A Tour of 4Suite
Mike Olson and I began the 4Suite project in 1998 with the release of 4DOM, and it quickly picked up an XPath and XSLT implementation. It has grown to include Python implementations of many other XML technologies, and it now provides a large library of Python APIs for XML as well as an XML server and repository system. In this article and the next, I'll introduce just the basic Python library portion of 4Suite, which includes facilities for XML parsing (complementing PyXML), RELAX NG, XPath, XPatterns, XSLT, RDF, XUpdate and more. If you are unfamiliar with any of these technologies, see the resources section at the end where I provide relevant pointers. Finally, after reviewing 4Suite, I'll summarize events in the Python-XML world since the last article.
In the general case, the only prerequisite for 4Suite is Python 2.1 or more recent. PyXML is required if you wish to parse XML in DTD validation mode, or if your Python install does not have pyexpat built in (many Python distributions do). If you need to install PyXML for these reasons, see this column's previous article.
You can get 4Suite from the project download page or
from
SourceForge. Get the latest 0.12.0 release. I highly recommend
it over the older 0.11.1, even though the the 0.12.0 is still in
testing. There has been a full redesign and many important changes
which, in effect, increase stability. Windows users can just
download and run the Windows executables. On other platforms (or
for Windows power users), building and installing 4Suite is a matter
of the standard distutils magic. After unpacking, change
to the generated directory and run python setup.py
install.
One useful option to the setup command is
--without-docs. By default, the 4Suite build generates
a large amount of documentation, and this can take a long time on
some machines. It may be convenient for you to download the
provided documentation packages separately and to use python
setup.py install --without-docs to speed things up. 4Suite
power users who install from CVS versions will find the opposite:
that documentation is not built by default and that the
--with-docs option is needed to build them.
Parsing in 4Suite revolves around two protocols: readers and input
sources. Input sources, usually based on the class
Ft.Xml.InputSource.InputSource, are similar to input
source objects in Python/SAX or DOM Level 3 Load and Save. They
embody a stream of bytes that make up an XML document or the like,
encapsulating the base URI associated with the data and some parsing
preferences such as whether to process XIncludes. Reader objects
actually provide methods for the XML parsing and are usually based on
the classes Ft.Xml.Domlette.ValidatingReaderBase and
Ft.Xml.Domlette.NonvalidatingReaderBase. Most users only
need to worry about using singleton instances of these readers, which
are provided for convenience. Parsing XML is as simple as the
examples in listing 1, which parse XML obtained from a file, from a
Web server, and then from a simple string.
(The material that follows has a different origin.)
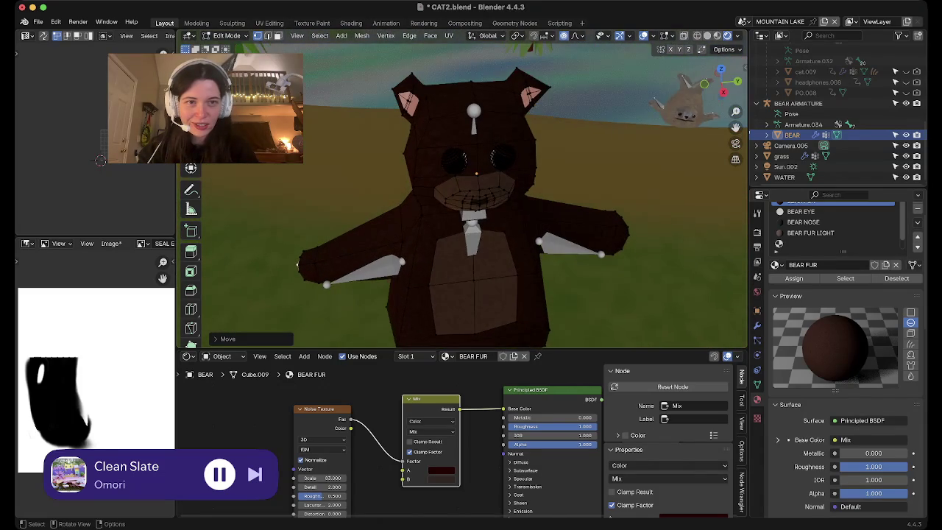
{"action": "scroll", "coordinate": [316, 242], "scroll_direction": "down", "scroll_amount": 4}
#NonvalidatingReader is a global singleton
from Ft.Xml.Domlette import NonvalidatingReader
#Parse XML from the Web...
doc = NonvalidatingReader.parseUri("http://xmlhack.com/read.php?item=1560")
#From the file system using an absolute path...
doc = NonvalidatingReader.parseUri("file:/tmp/spam.xml")
#From the file system, using a relative path...
doc = NonvalidatingReader.parseUri("file:spam.xml")
#from a string
doc = NonvalidatingReader.parseString(
"<spam xmlns:x='http://spam.com'>eggs</spam>",
"http://spam.com/base"
)
Notice the second parameter in the call to
parseString. This is a base URI to use for the string.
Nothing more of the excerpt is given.